Scarborough Downs, the famed race track, entered into a contract with fellow track Suffolk Downs back in 2012, but since then tensions between the two organizations have been on the rise. Suffolk is threatening a $180,000 breach of contract lawsuit for an alleged failure to pay out profits from remote bets. Florida horse race fans will recognize the practice of remote betting, but if money was not changing hands as it should have, the suit may carry weight in court.
The agreement between the two tracks stipulated specifically how the two organizations would split profits from lost wagers. While Suffolk closed its doors as a functioning track last year, it has continued to operate as a broker to manage remote wagering between Scarborough Downs and other tracks. As a result, the original contract was still valid.
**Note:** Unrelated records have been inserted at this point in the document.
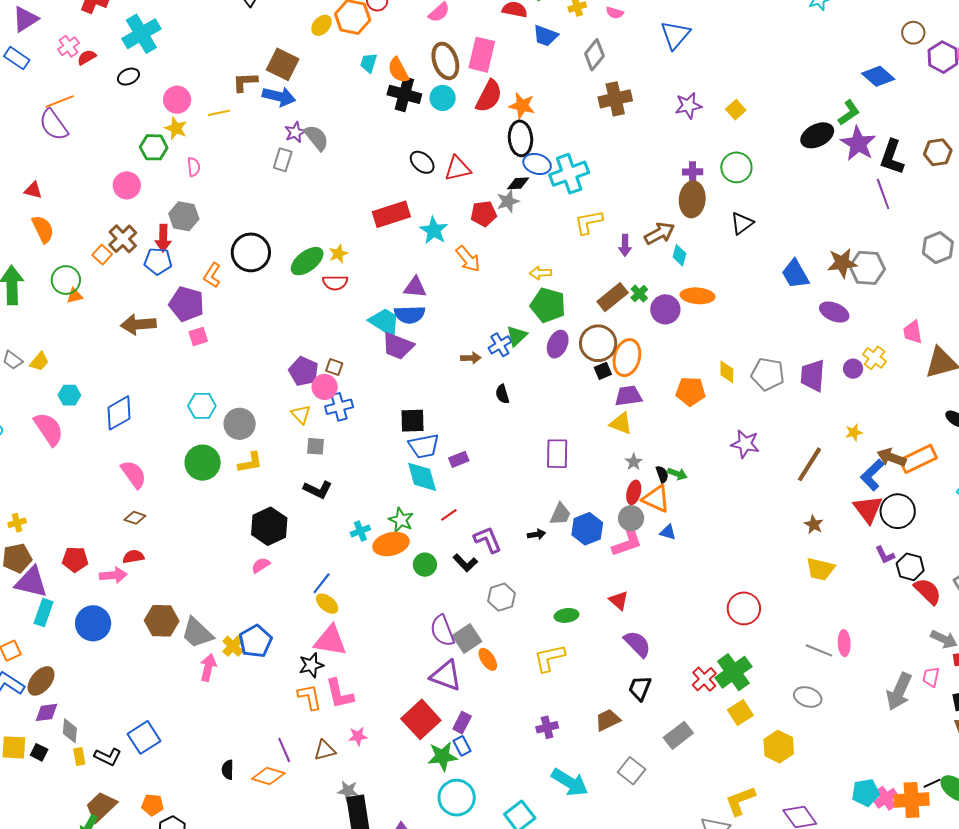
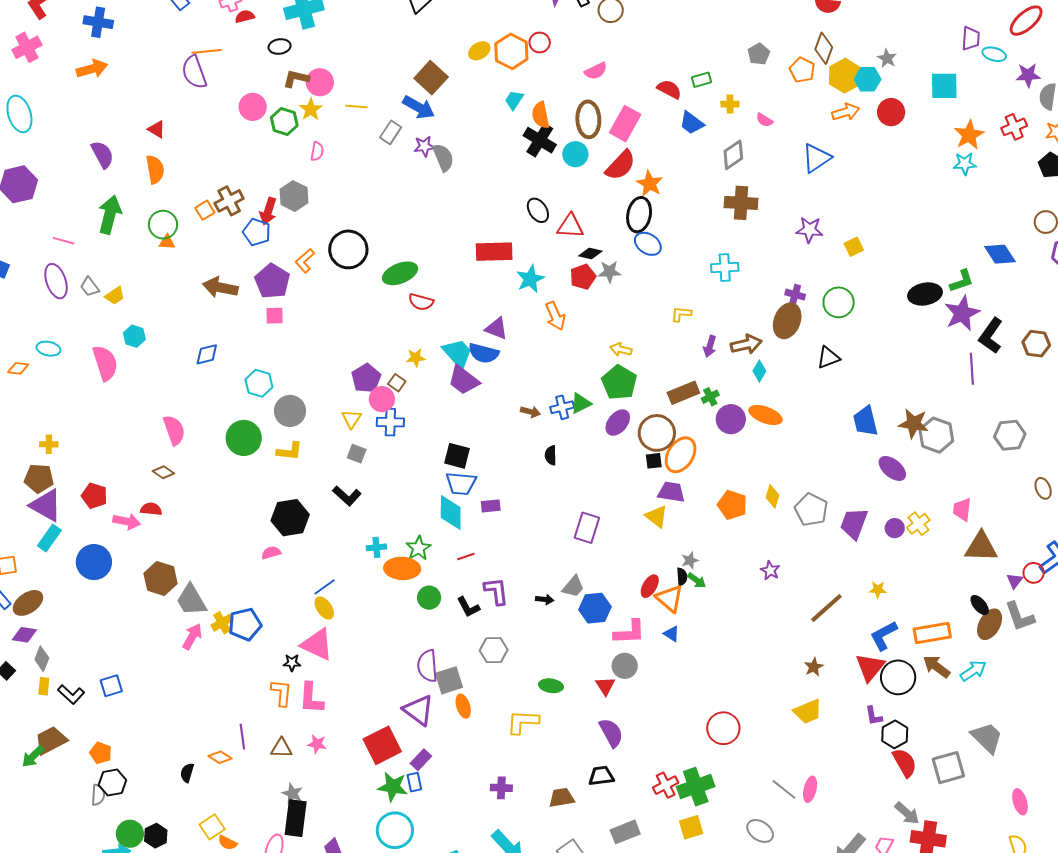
brown L-shape: (245, 82) -> (296, 79), moved
gray rectangle: (283, 160) -> (391, 132), moved
cyan cross: (569, 174) -> (725, 268), moved, size x0.7
black diamond: (518, 183) -> (590, 253), moved
pink circle: (127, 185) -> (253, 107), moved
red pentagon: (484, 214) -> (583, 277), turned -30
yellow L-shape: (589, 222) -> (681, 314), size x0.7
yellow star: (338, 254) -> (416, 358), moved
blue diamond: (119, 413) -> (207, 354), moved, size x0.7
purple star: (745, 444) -> (770, 570), size x0.7
brown arrow: (892, 457) -> (937, 667), moved
gray star: (634, 462) -> (690, 560), moved
gray circle: (631, 518) -> (625, 666), moved
yellow trapezoid: (820, 569) -> (808, 712), turned -52
black star: (311, 665) -> (292, 663), size x0.7
black trapezoid: (640, 688) -> (601, 776), turned 44
blue square: (144, 737) -> (111, 686), size x0.7
black semicircle: (228, 770) -> (187, 773), moved
orange diamond: (268, 776) -> (220, 757), size x0.7

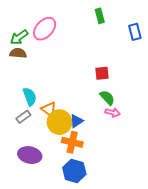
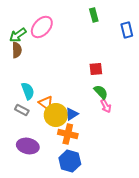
brown semicircle: (18, 53) -> (17, 50), turned 84
pink arrow: (113, 113) -> (106, 106), turned 48
gray rectangle: (23, 117) -> (22, 110), turned 64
However, the suit filed by Suffolk claims nearly $160,000 in lost bets were not paid out as the contract requires. In addition to multiple fees and commissions, the total rises to almost $180,000. Representation for Suffolk says the contract breach does not appear to be a wilful denial of payment, but rather a failure to do so. However, this distinction may matter little in the court that will oversee the case, since in either case the money has not apparently changed hands.
Florida residents familiar with business practices will understand how important it is to meet the requirements of an agreed-upon contract. When bills due are left unpaid, a breach of contract suit is often a logical step for the company or interest left wanting. In this case, if Scarborough Downs is found to have violated the agreement, it could face a hefty bill made more expensive by court fees.